The elder law attorney can also serve as a good resource if you need  recommendations for home care for your parents, adult day programs, assisted living facilities or other services. 

Preparing for the Estate Planning Meeting

Momandkids_1 You've scheduled an appointment with your attorney, and the meeting to talk about your estate plan is next week.  You have the information form she asked you to fill out, but in addition to listing your assets and income and children, there are other things to think about that don't fit so nicely into a box on a form. These are some of the things your attorney will ask you about, and that you (and your spouse or partner) should think and talk about before the meeting.

  • How are your assets held? Are the beneficiaries on your life insurance policies and retirement accounts up to date? Have you even assigned beneficiaries? Do you have contingent beneficiaries listed?

  • Do you have any children (or grandchildren) with disabilities? This can include mental or physical disabilities, and drug and alcohol addiction.  Be sure to bring up these issues with your attorney, and she can advise you on the best way to plan.

  • At what age do you want your children to inherit money? Most people aren't ready to handle large amount of money at age 18. Your Will or Trust can be structured to allow payments at different ages.  You can even make it so that the funds can be held back if you child is in a position that would make a distribution inappropriate at that time (if they are gambling, or suffering from an addiction.)
  • Who do you want to carry out your wishes?
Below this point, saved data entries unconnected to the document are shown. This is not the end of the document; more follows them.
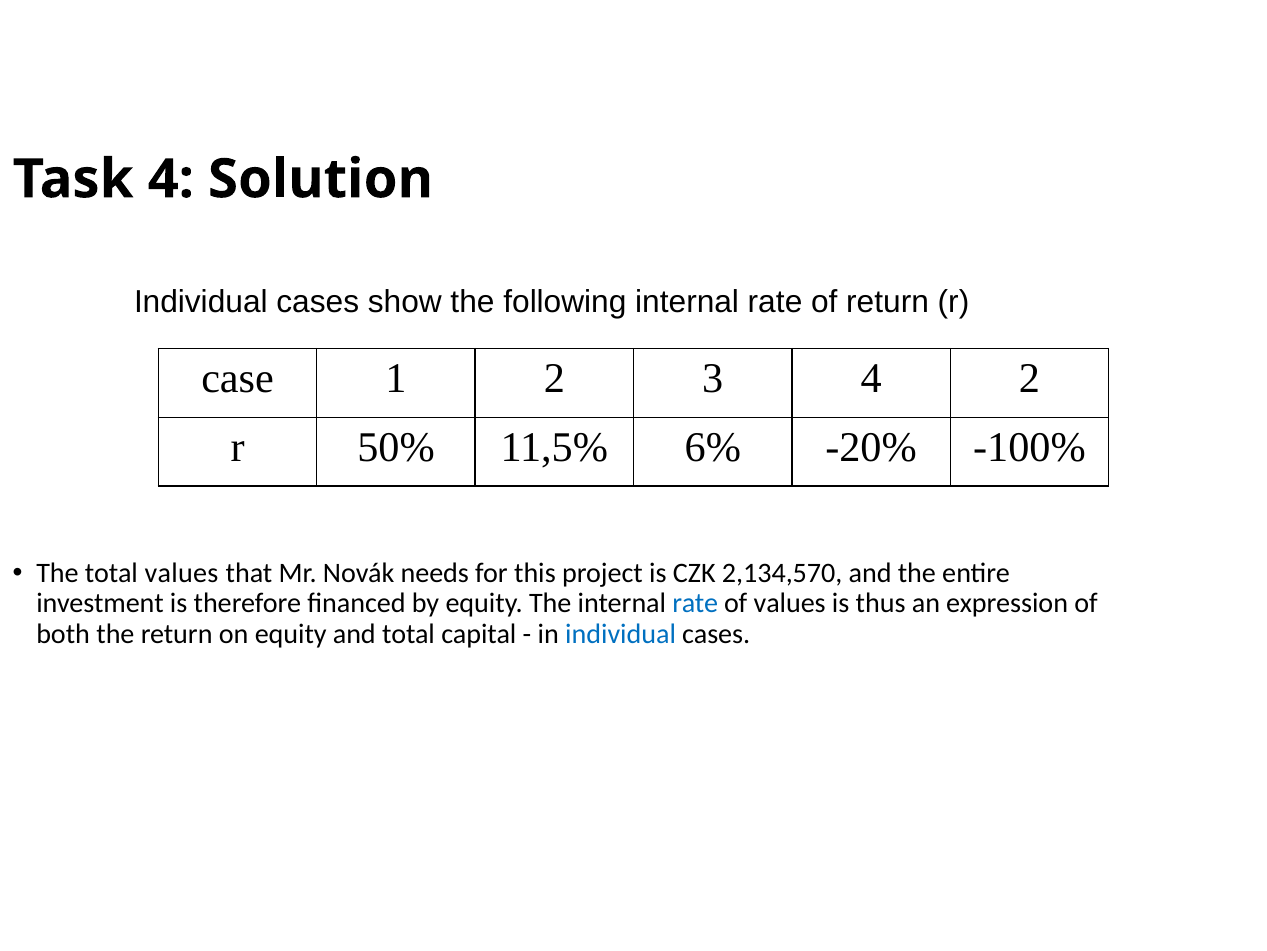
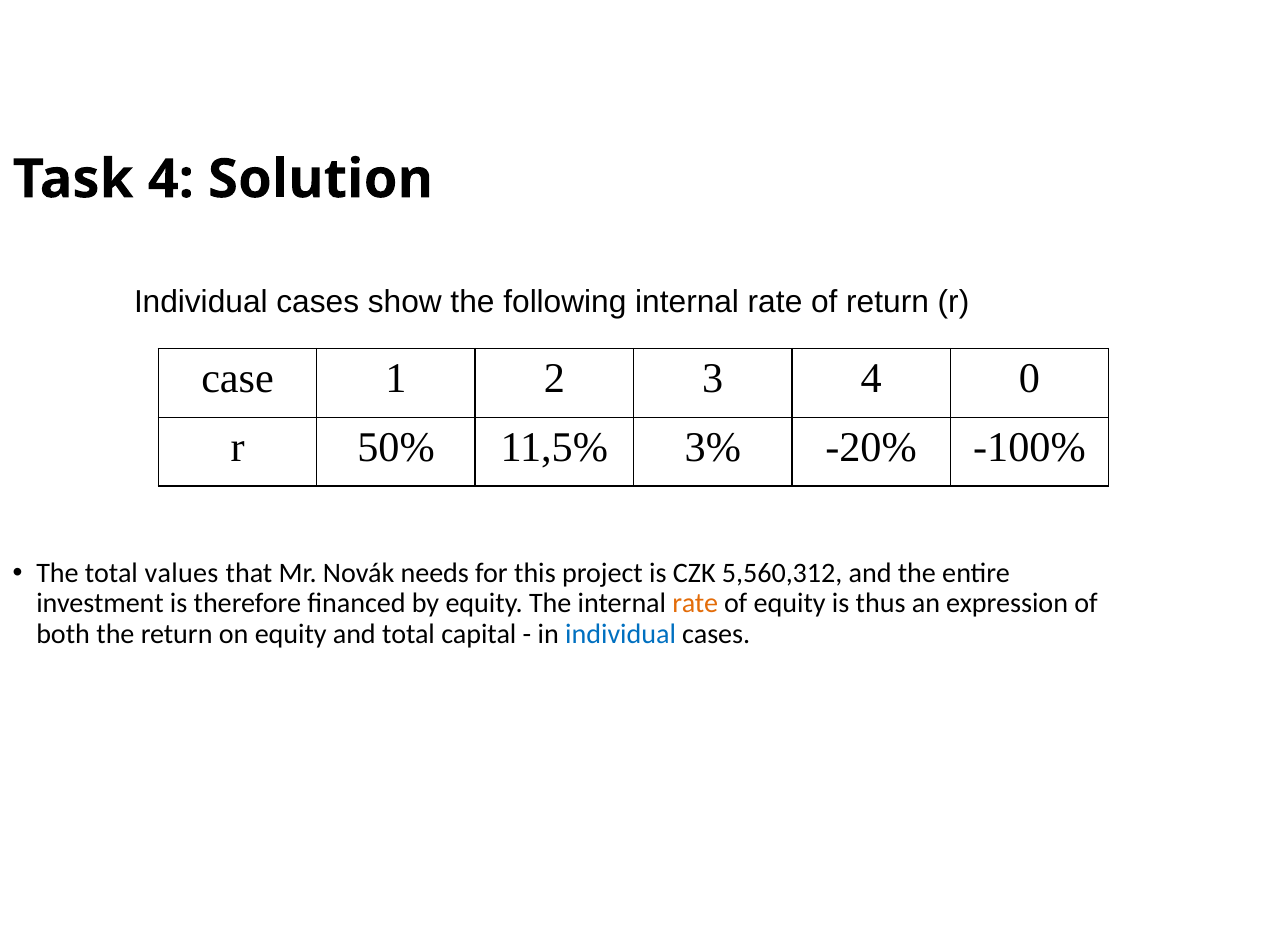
4 2: 2 -> 0
6%: 6% -> 3%
2,134,570: 2,134,570 -> 5,560,312
rate at (695, 603) colour: blue -> orange
of values: values -> equity
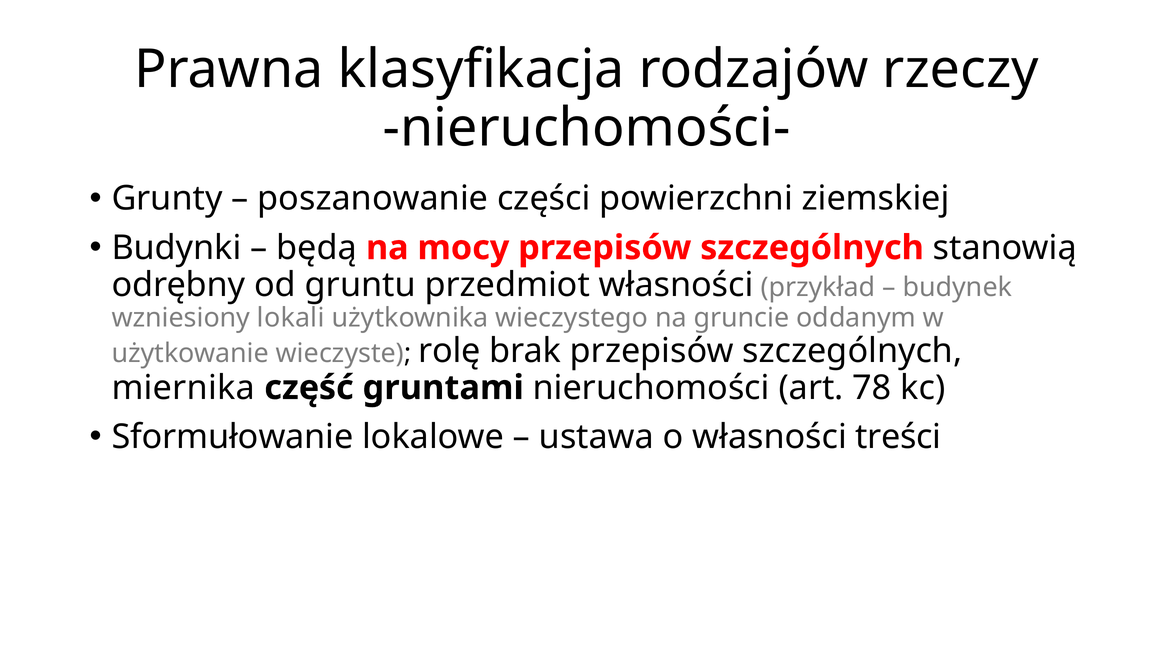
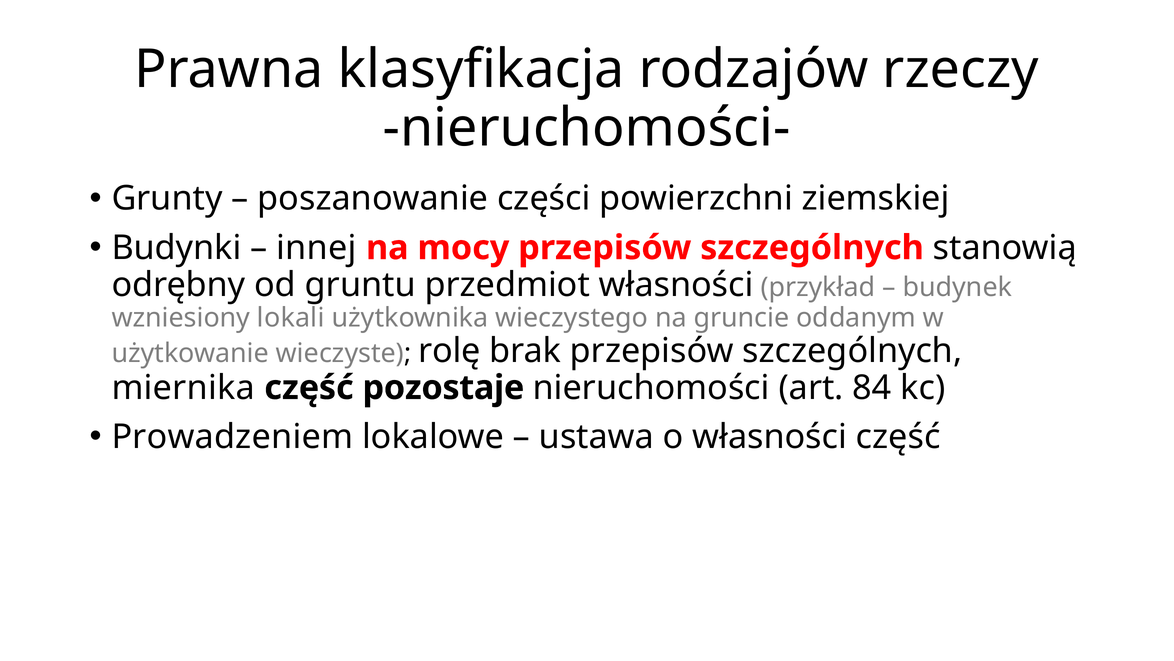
będą: będą -> innej
gruntami: gruntami -> pozostaje
78: 78 -> 84
Sformułowanie: Sformułowanie -> Prowadzeniem
własności treści: treści -> część
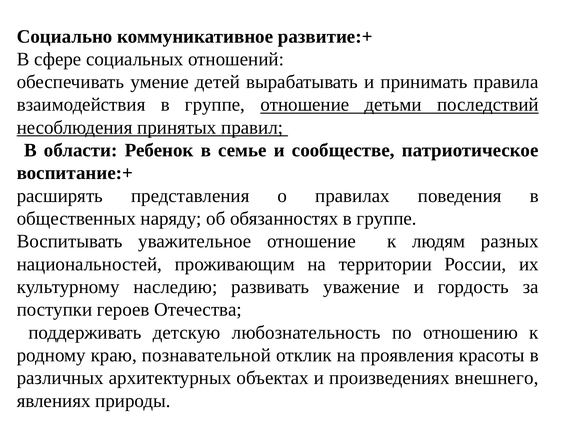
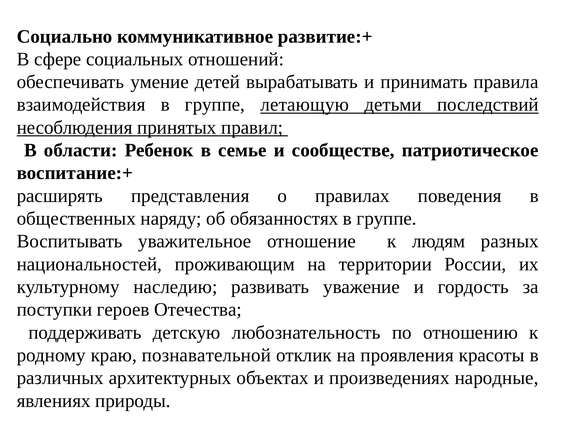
группе отношение: отношение -> летающую
внешнего: внешнего -> народные
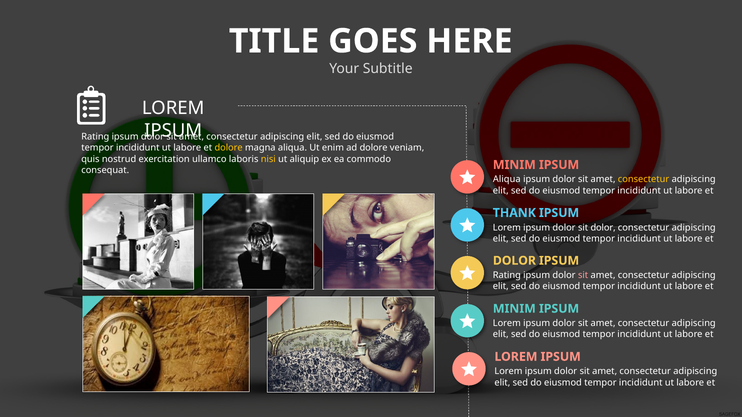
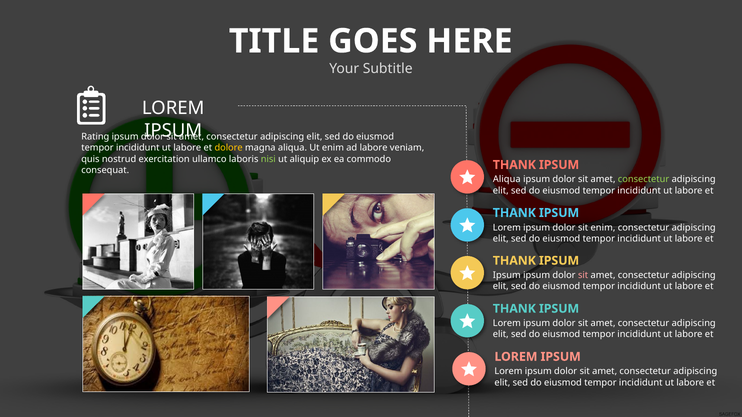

You need to think about who you want to choose as your agent under your Durable Power of Attorney, the executor for your Will, , your Health Care Proxy, the guardian for your minor children, and the Trustee for any trusts you might need.  Have you talked to these people yet about your plans?

  • Do you have old Wills or Trusts, or other legal documents? Gather these up and bring them with you. Your attorney will probably want to review them.

  • What are your other concerns?  No matter how trivial (or embarrassing) you think they are, if they might matter when making your plan, ask them.  If you think of questions while preparing for the meeting, write them down so you don't forget to ask your attorney.  And if you think of more questions after you leave, call her.

So, Your Kids Want You to See an Elder Law Attorney?

Many of my clients come to me by way of their children. Their adult children start worrying about their parents “getting their affairs in order” and they call or email me, maybe they even make the appointment.  You may find this helpful, you may find this meddlesome, or somewhere in between.  But they are just looking out for you, as you have always done for them. 

Some important things to keep in mind.

•    There’s more to getting your affairs in order than deciding who gets your stuff when you die. The more important consideration is figuring out who’s going to help you manage things while you are still alive, but need assistance or are unable to act on your own behalf.  Then you can figure out who’s going to get (or not get) your stuff when you die.

•    If we meet, I can review your current situation, answer all of your questions, give you information about what steps I recommend for you, what everything means, what the alternatives are and what the cost will be.  How we proceed is completely up to you. 

•    I can come to your house.  Many of my clients have difficulty getting out, or maybe they are just more comfortable meeting at home, since that is where the big box of papers is. Whatever the reason, if you need a home visit, just let me know.

•    If you hire me, anything you tell me remains confidential (even from your children, even if they made the appointment, even if they are paying my bill.) I will be your attorney, not your children’s.

•    Drawing up your Will, Trust or Durable Power of Attorney can be a relief – you are done with the process, and unless there is a significant change in your circumstances the documents will be good for years to come.  Plus, your kids will stop bugging you about it.